Exercise brief →
Rewrite these records with "skLineSegment" swapped for "skLine" everywhere it occurs, keeping everything else the same.
━━━ Recorded information
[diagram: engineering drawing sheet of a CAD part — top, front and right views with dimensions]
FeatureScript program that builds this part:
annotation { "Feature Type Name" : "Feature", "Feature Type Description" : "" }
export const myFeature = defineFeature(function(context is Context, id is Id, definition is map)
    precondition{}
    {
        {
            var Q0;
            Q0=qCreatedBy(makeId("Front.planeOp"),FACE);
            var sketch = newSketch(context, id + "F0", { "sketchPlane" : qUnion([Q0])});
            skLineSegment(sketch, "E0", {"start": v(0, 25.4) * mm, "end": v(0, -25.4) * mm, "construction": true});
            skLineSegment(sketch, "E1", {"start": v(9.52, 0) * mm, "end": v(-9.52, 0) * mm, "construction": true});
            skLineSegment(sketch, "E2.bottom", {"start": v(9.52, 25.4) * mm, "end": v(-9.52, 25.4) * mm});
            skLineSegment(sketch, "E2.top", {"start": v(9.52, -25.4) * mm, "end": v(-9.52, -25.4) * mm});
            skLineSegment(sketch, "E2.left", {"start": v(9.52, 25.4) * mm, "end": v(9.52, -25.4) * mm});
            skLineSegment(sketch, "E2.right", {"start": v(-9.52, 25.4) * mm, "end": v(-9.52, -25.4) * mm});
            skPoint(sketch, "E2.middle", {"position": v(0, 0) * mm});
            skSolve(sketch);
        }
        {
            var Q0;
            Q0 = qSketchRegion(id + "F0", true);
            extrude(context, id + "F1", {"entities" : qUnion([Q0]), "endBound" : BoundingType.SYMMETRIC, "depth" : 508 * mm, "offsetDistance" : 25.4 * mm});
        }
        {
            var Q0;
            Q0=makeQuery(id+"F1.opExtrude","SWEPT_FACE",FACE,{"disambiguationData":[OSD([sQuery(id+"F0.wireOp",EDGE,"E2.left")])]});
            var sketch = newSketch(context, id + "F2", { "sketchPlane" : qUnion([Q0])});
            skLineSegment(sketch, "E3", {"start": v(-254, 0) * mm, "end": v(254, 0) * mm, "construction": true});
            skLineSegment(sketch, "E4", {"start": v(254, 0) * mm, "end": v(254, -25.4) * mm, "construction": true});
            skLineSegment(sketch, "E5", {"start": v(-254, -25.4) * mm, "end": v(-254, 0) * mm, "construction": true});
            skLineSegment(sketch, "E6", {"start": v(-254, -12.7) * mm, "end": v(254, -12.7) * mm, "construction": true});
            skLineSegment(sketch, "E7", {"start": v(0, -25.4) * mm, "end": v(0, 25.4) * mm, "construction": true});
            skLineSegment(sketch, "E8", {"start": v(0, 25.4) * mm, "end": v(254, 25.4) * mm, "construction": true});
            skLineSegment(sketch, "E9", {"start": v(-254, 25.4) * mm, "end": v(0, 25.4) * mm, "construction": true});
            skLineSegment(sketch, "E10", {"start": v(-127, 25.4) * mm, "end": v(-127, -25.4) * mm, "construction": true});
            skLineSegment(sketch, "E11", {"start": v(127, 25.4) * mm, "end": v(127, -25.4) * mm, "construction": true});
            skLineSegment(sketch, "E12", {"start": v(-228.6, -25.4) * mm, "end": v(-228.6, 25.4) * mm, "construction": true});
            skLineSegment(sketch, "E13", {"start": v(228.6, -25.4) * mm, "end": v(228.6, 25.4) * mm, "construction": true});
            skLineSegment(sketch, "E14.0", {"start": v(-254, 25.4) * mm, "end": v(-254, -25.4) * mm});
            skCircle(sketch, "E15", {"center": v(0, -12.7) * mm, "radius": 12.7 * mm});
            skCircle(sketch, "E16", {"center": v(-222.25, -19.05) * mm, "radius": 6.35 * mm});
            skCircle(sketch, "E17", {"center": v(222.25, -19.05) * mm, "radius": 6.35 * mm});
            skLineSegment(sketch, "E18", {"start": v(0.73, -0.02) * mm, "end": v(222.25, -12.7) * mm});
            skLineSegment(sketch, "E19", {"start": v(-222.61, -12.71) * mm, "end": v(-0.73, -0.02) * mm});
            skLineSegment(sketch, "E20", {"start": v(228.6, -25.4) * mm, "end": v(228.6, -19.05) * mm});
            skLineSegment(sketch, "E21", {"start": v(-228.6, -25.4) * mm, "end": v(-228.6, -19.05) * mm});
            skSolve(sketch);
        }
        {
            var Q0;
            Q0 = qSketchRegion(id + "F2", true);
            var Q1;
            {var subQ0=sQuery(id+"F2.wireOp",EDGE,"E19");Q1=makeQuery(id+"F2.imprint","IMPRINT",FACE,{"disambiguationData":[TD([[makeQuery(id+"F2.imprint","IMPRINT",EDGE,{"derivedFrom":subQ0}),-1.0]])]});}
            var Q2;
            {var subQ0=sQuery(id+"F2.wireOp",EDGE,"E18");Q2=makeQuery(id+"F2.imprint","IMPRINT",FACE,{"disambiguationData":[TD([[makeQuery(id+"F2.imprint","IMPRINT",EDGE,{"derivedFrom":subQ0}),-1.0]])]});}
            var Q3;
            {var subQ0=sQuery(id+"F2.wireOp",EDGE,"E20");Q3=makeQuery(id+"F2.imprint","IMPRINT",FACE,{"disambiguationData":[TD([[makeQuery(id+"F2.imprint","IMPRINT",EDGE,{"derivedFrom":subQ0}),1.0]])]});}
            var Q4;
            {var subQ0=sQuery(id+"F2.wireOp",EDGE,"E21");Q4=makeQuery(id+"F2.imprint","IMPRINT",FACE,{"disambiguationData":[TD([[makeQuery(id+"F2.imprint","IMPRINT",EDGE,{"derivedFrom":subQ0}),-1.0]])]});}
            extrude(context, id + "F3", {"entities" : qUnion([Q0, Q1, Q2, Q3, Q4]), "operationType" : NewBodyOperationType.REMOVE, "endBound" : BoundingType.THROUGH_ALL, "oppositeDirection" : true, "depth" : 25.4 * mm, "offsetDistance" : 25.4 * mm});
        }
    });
━━━━━━
The reply →
[diagram: engineering drawing sheet of a CAD part — top, front and right views with dimensions]
FeatureScript program that builds this part:
annotation { "Feature Type Name" : "Feature", "Feature Type Description" : "" }
export const myFeature = defineFeature(function(context is Context, id is Id, definition is map)
    precondition{}
    {
        {
            var Q0;
            Q0=qCreatedBy(makeId("Front.planeOp"),FACE);
            var sketch = newSketch(context, id + "F0", { "sketchPlane" : qUnion([Q0])});
            skLine(sketch, "E0", {"start": v(0, 25.4) * mm, "end": v(0, -25.4) * mm, "construction": true});
            skLine(sketch, "E1", {"start": v(9.52, 0) * mm, "end": v(-9.52, 0) * mm, "construction": true});
            skLine(sketch, "E2.bottom", {"start": v(9.52, 25.4) * mm, "end": v(-9.52, 25.4) * mm});
            skLine(sketch, "E2.top", {"start": v(9.52, -25.4) * mm, "end": v(-9.52, -25.4) * mm});
            skLine(sketch, "E2.left", {"start": v(9.52, 25.4) * mm, "end": v(9.52, -25.4) * mm});
            skLine(sketch, "E2.right", {"start": v(-9.52, 25.4) * mm, "end": v(-9.52, -25.4) * mm});
            skPoint(sketch, "E2.middle", {"position": v(0, 0) * mm});
            skSolve(sketch);
        }
        {
            var Q0;
            Q0 = qSketchRegion(id + "F0", true);
            extrude(context, id + "F1", {"entities" : qUnion([Q0]), "endBound" : BoundingType.SYMMETRIC, "depth" : 508 * mm, "offsetDistance" : 25.4 * mm});
        }
        {
            var Q0;
            Q0=makeQuery(id+"F1.opExtrude","SWEPT_FACE",FACE,{"disambiguationData":[OSD([sQuery(id+"F0.wireOp",EDGE,"E2.left")])]});
            var sketch = newSketch(context, id + "F2", { "sketchPlane" : qUnion([Q0])});
            skLine(sketch, "E3", {"start": v(-254, 0) * mm, "end": v(254, 0) * mm, "construction": true});
            skLine(sketch, "E4", {"start": v(254, 0) * mm, "end": v(254, -25.4) * mm, "construction": true});
            skLine(sketch, "E5", {"start": v(-254, -25.4) * mm, "end": v(-254, 0) * mm, "construction": true});
            skLine(sketch, "E6", {"start": v(-254, -12.7) * mm, "end": v(254, -12.7) * mm, "construction": true});
            skLine(sketch, "E7", {"start": v(0, -25.4) * mm, "end": v(0, 25.4) * mm, "construction": true});
            skLine(sketch, "E8", {"start": v(0, 25.4) * mm, "end": v(254, 25.4) * mm, "construction": true});
            skLine(sketch, "E9", {"start": v(-254, 25.4) * mm, "end": v(0, 25.4) * mm, "construction": true});
            skLine(sketch, "E10", {"start": v(-127, 25.4) * mm, "end": v(-127, -25.4) * mm, "construction": true});
            skLine(sketch, "E11", {"start": v(127, 25.4) * mm, "end": v(127, -25.4) * mm, "construction": true});
            skLine(sketch, "E12", {"start": v(-228.6, -25.4) * mm, "end": v(-228.6, 25.4) * mm, "construction": true});
            skLine(sketch, "E13", {"start": v(228.6, -25.4) * mm, "end": v(228.6, 25.4) * mm, "construction": true});
            skLine(sketch, "E14.0", {"start": v(-254, 25.4) * mm, "end": v(-254, -25.4) * mm});
            skCircle(sketch, "E15", {"center": v(0, -12.7) * mm, "radius": 12.7 * mm});
            skCircle(sketch, "E16", {"center": v(-222.25, -19.05) * mm, "radius": 6.35 * mm});
            skCircle(sketch, "E17", {"center": v(222.25, -19.05) * mm, "radius": 6.35 * mm});
            skLine(sketch, "E18", {"start": v(0.73, -0.02) * mm, "end": v(222.25, -12.7) * mm});
            skLine(sketch, "E19", {"start": v(-222.61, -12.71) * mm, "end": v(-0.73, -0.02) * mm});
            skLine(sketch, "E20", {"start": v(228.6, -25.4) * mm, "end": v(228.6, -19.05) * mm});
            skLine(sketch, "E21", {"start": v(-228.6, -25.4) * mm, "end": v(-228.6, -19.05) * mm});
            skSolve(sketch);
        }
        {
            var Q0;
            Q0 = qSketchRegion(id + "F2", true);
            var Q1;
            {var subQ0=sQuery(id+"F2.wireOp",EDGE,"E19");Q1=makeQuery(id+"F2.imprint","IMPRINT",FACE,{"disambiguationData":[TD([[makeQuery(id+"F2.imprint","IMPRINT",EDGE,{"derivedFrom":subQ0}),-1.0]])]});}
            var Q2;
            {var subQ0=sQuery(id+"F2.wireOp",EDGE,"E18");Q2=makeQuery(id+"F2.imprint","IMPRINT",FACE,{"disambiguationData":[TD([[makeQuery(id+"F2.imprint","IMPRINT",EDGE,{"derivedFrom":subQ0}),-1.0]])]});}
            var Q3;
            {var subQ0=sQuery(id+"F2.wireOp",EDGE,"E20");Q3=makeQuery(id+"F2.imprint","IMPRINT",FACE,{"disambiguationData":[TD([[makeQuery(id+"F2.imprint","IMPRINT",EDGE,{"derivedFrom":subQ0}),1.0]])]});}
            var Q4;
            {var subQ0=sQuery(id+"F2.wireOp",EDGE,"E21");Q4=makeQuery(id+"F2.imprint","IMPRINT",FACE,{"disambiguationData":[TD([[makeQuery(id+"F2.imprint","IMPRINT",EDGE,{"derivedFrom":subQ0}),-1.0]])]});}
            extrude(context, id + "F3", {"entities" : qUnion([Q0, Q1, Q2, Q3, Q4]), "operationType" : NewBodyOperationType.REMOVE, "endBound" : BoundingType.THROUGH_ALL, "oppositeDirection" : true, "depth" : 25.4 * mm, "offsetDistance" : 25.4 * mm});
        }
    });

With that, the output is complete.